Un retournement digne d’un roman ferroviaire. Alors que la liaison nocturne entre Stockholm et Berlin semblait condamnée par la fin des aides publiques, elle est désormais sauvée par le secteur privé. Un signal fort pour l’avenir des rails européens.
La fin des subventions d’État
Le gouvernement suédois de centre-droit a confirmé sa décision de ne pas renouveler le contrat de subvention qui soutenait SJ (Statens Järnvägar) sur cette ligne.
- L’État jugeait que le maintien d’une exploitation subventionnée n’était plus une priorité, laissant le marché s’autoréguler.

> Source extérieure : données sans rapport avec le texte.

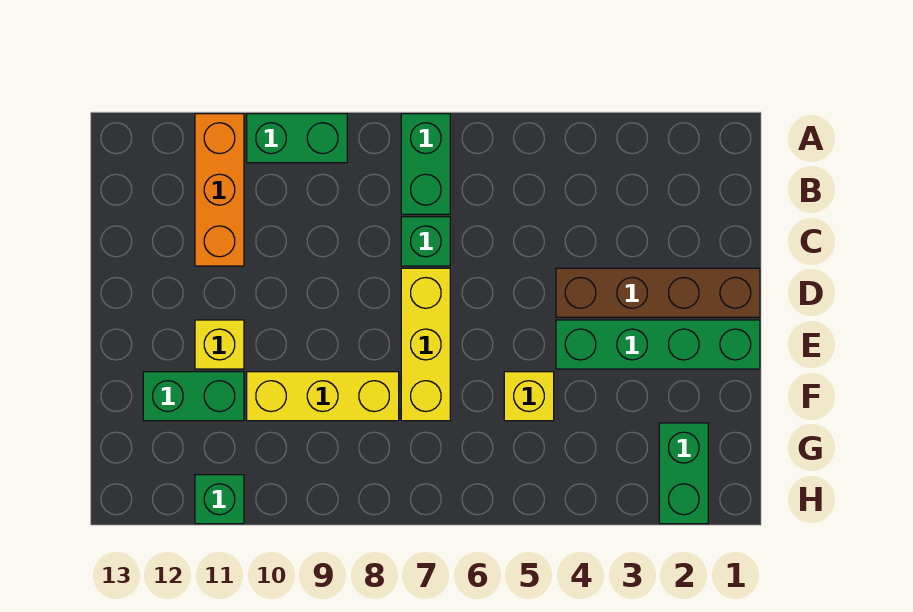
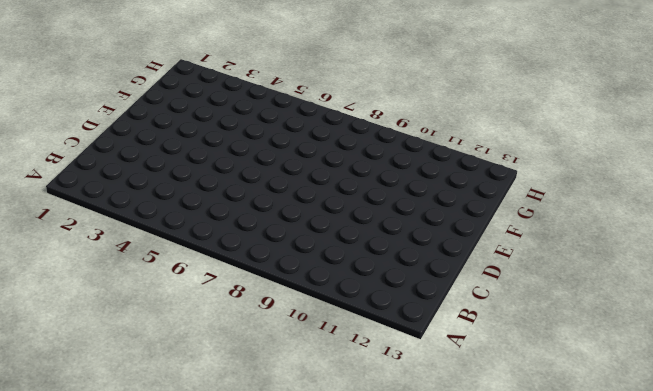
none -> green 1x2 brick [401,114,450,214]
none -> green 1x2 brick [247,114,347,163]
none -> orange 1x3 brick [195,114,244,266]

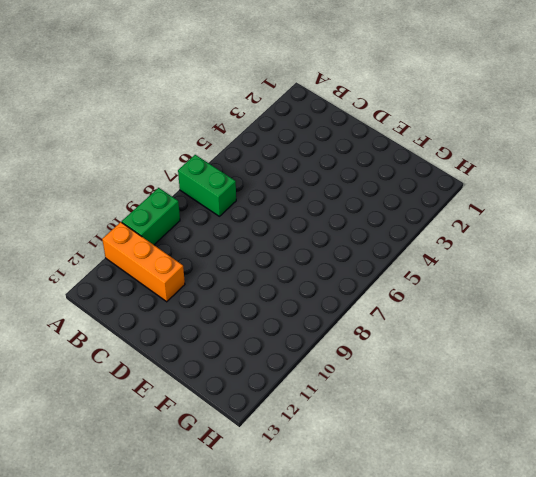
none -> green 1x1 brick [401,217,450,266]
none -> brown 1x4 brick [556,268,760,317]
none -> yellow 1x3 brick [401,268,450,421]

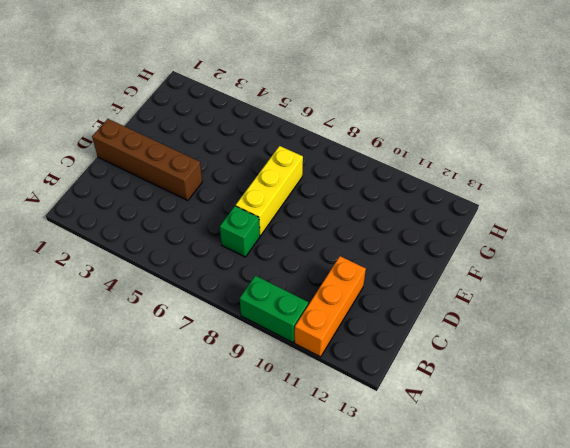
none -> green 1x2 brick [401,114,450,214]
none -> green 1x4 brick [556,320,760,369]
none -> yellow 1x1 brick [195,320,244,369]

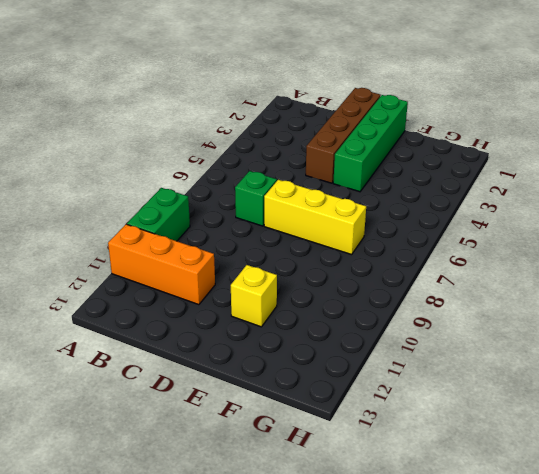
none -> green 1x2 brick [401,114,450,214]
none -> yellow 1x1 brick [504,372,554,421]
none -> yellow 1x3 brick [247,372,399,421]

- Conséquence : SJ avait annoncé l’arrêt définitif de son service EuroNight pour l’été 2026.
Le privé à la rescousse
Mais l’absence de fonds publics n’a pas signé l’arrêt de mort de la liaison. Deux acteurs majeurs ont relevé le défi :
- RDC Deutschland : Le groupe allemand, qui fournissait déjà voitures et personnel à SJ, reprendra la ligne à son compte dès août 2026. L’offre pourrait être réduite en basse saison, mais la liaison sera maintenue commercialement.
- Snälltåget : Déjà actif sans aide depuis des années, l’opérateur suédois étend même ses services, confirmant que la demande pour des voyages décarbonés est réelle et rentable.
Pourquoi c’est une bonne nouvelle
- Libre concurrence : La fin des subventions force les opérateurs à innover et à optimiser leurs coûts.
- Impact écologique : La ligne contribue à réduire les milliers de vols entre Scandinavie et Allemagne, consolidant le train comme alternative crédible à l’avion.
- Nouveaux services : Snälltåget prévoit des trains de jour directs et des liaisons vers les Alpes autrichiennes pour l’hiver 2025/2026.